Jaksch Peter, Papageorgiou Anargyros
Department of Computer Science, Columbia University, New York, New York 10027-6902, USA.
Phys Rev Lett. 2003 Dec 19;91(25):257902. doi: 10.1103/PhysRevLett.91.257902.
We present an efficient method for preparing the initial state required by the eigenvalue approximation quantum algorithm of Abrams and Lloyd. Our method can be applied when solving continuous Hermitian eigenproblems, e.g., the Schrödinger equation, on a discrete grid. We start with a classically obtained eigenvector for a problem discretized on a coarse grid, and we efficiently construct, quantum mechanically, an approximation of the same eigenvector on a fine grid.
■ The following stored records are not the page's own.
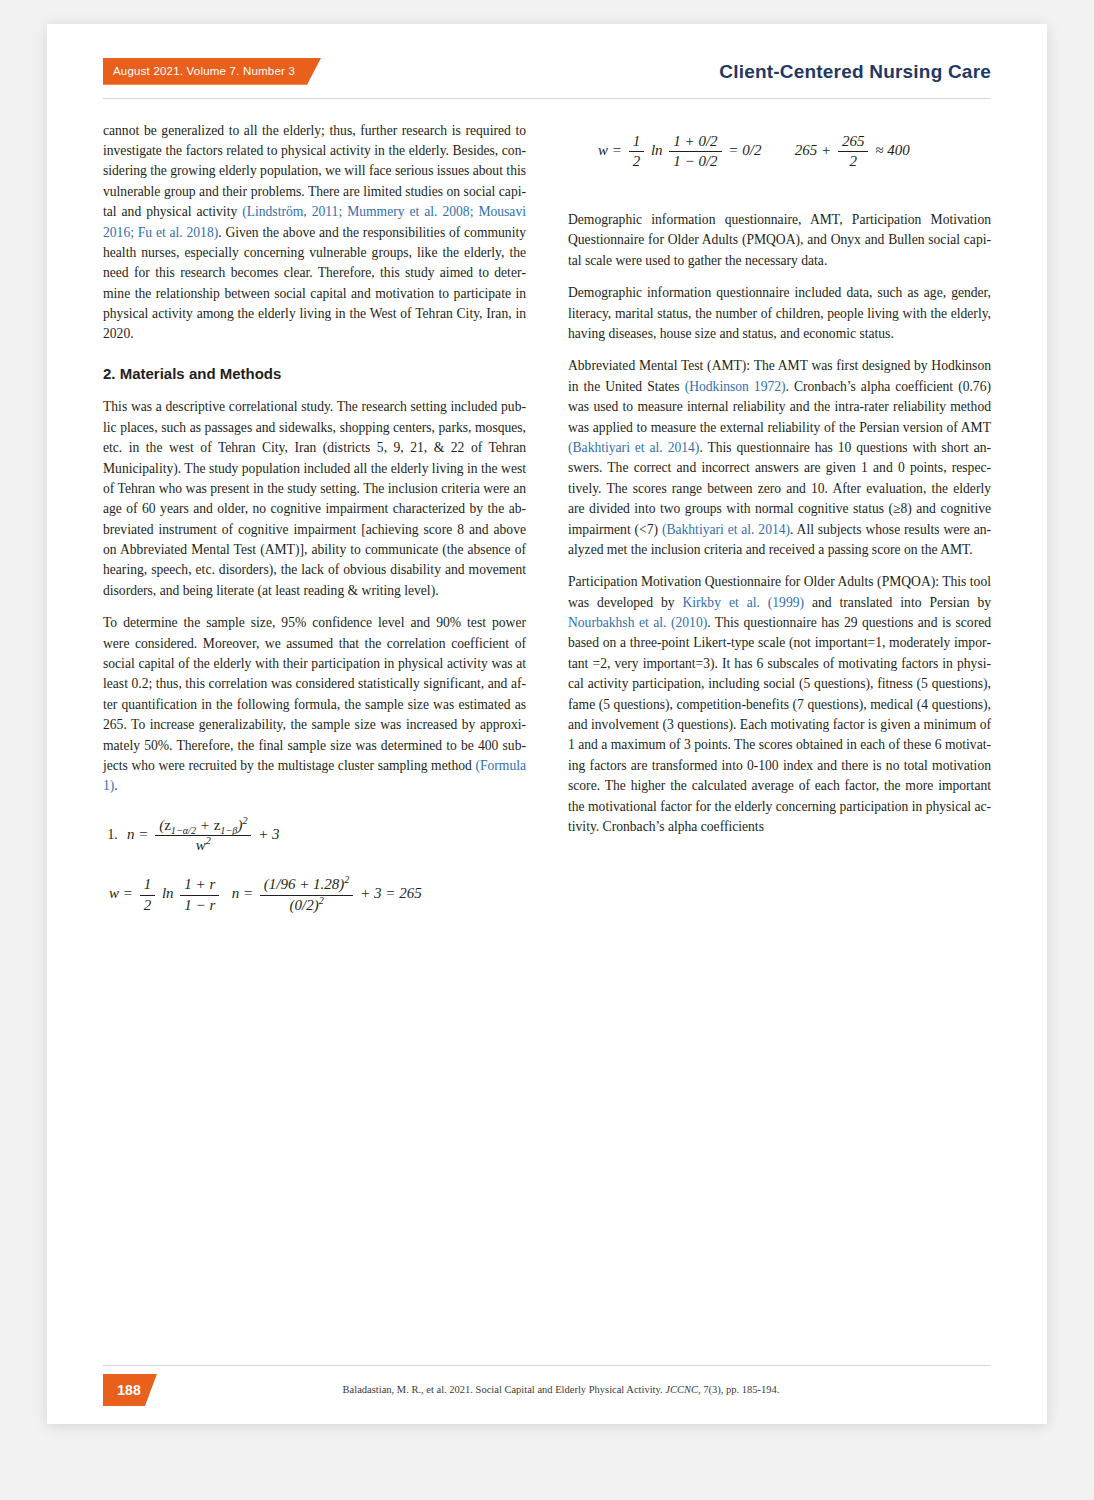August 2021. Volume 7. Number 3
Client-Centered Nursing Care
cannot be generalized to all the elderly; thus, further research is required to investigate the factors related to physical activity in the elderly. Besides, considering the growing elderly population, we will face serious issues about this vulnerable group and their problems. There are limited studies on social capital and physical activity (Lindström, 2011; Mummery et al. 2008; Mousavi 2016; Fu et al. 2018). Given the above and the responsibilities of community health nurses, especially concerning vulnerable groups, like the elderly, the need for this research becomes clear. Therefore, this study aimed to determine the relationship between social capital and motivation to participate in physical activity among the elderly living in the West of Tehran City, Iran, in 2020.
2. Materials and Methods
This was a descriptive correlational study. The research setting included public places, such as passages and sidewalks, shopping centers, parks, mosques, etc. in the west of Tehran City, Iran (districts 5, 9, 21, & 22 of Tehran Municipality). The study population included all the elderly living in the west of Tehran who was present in the study setting. The inclusion criteria were an age of 60 years and older, no cognitive impairment characterized by the abbreviated instrument of cognitive impairment [achieving score 8 and above on Abbreviated Mental Test (AMT)], ability to communicate (the absence of hearing, speech, etc. disorders), the lack of obvious disability and movement disorders, and being literate (at least reading & writing level).
To determine the sample size, 95% confidence level and 90% test power were considered. Moreover, we assumed that the correlation coefficient of social capital of the elderly with their participation in physical activity was at least 0.2; thus, this correlation was considered statistically significant, and after quantification in the following formula, the sample size was estimated as 265. To increase generalizability, the sample size was increased by approximately 50%. Therefore, the final sample size was determined to be 400 subjects who were recruited by the multistage cluster sampling method (Formula 1).
n = (z1−α/2 + z1−β)2 w2 + 3
w = 12 ln 1 + r 1 − r
n = (1/96 + 1.28)2(0/2)2 + 3 = 265
w = 12 ln 1 + 0/21 − 0/2 = 0/2
265 + 2652 ≈ 400
Demographic information questionnaire, AMT, Participation Motivation Questionnaire for Older Adults (PMQOA), and Onyx and Bullen social capital scale were used to gather the necessary data.
Demographic information questionnaire included data, such as age, gender, literacy, marital status, the number of children, people living with the elderly, having diseases, house size and status, and economic status.
Abbreviated Mental Test (AMT): The AMT was first designed by Hodkinson in the United States (Hodkinson 1972). Cronbach’s alpha coefficient (0.76) was used to measure internal reliability and the intra-rater reliability method was applied to measure the external reliability of the Persian version of AMT (Bakhtiyari et al. 2014). This questionnaire has 10 questions with short answers. The correct and incorrect answers are given 1 and 0 points, respectively. The scores range between zero and 10. After evaluation, the elderly are divided into two groups with normal cognitive status (≥8) and cognitive impairment (<7) (Bakhtiyari et al. 2014). All subjects whose results were analyzed met the inclusion criteria and received a passing score on the AMT.
Participation Motivation Questionnaire for Older Adults (PMQOA): This tool was developed by Kirkby et al. (1999) and translated into Persian by Nourbakhsh et al. (2010). This questionnaire has 29 questions and is scored based on a three-point Likert-type scale (not important=1, moderately important =2, very important=3). It has 6 subscales of motivating factors in physical activity participation, including social (5 questions), fitness (5 questions), fame (5 questions), competition-benefits (7 questions), medical (4 questions), and involvement (3 questions). Each motivating factor is given a minimum of 1 and a maximum of 3 points. The scores obtained in each of these 6 motivating factors are transformed into 0-100 index and there is no total motivation score. The higher the calculated average of each factor, the more important the motivational factor for the elderly concerning participation in physical activity. Cronbach’s alpha coefficients
188
Baladastian, M. R., et al. 2021. Social Capital and Elderly Physical Activity. JCCNC, 7(3), pp. 185-194.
We use this approximation as the initial state for the eigenvalue estimation algorithm, and show the relationship between its success probability and the size of the coarse grid.
我们提出了一种有效的方法来制备艾布拉姆斯和劳埃德的特征值近似量子算法所需的初始状态。当在离散网格上求解连续厄米特特征值问题(例如薛定谔方程)时,我们的方法可以应用。我们从在粗网格上离散化问题的经典获得的特征向量开始,并用量子力学方法有效地在细网格上构造同一特征向量的近似。我们将此近似用作特征值估计算法的初始状态,并展示其成功概率与粗网格大小之间的关系。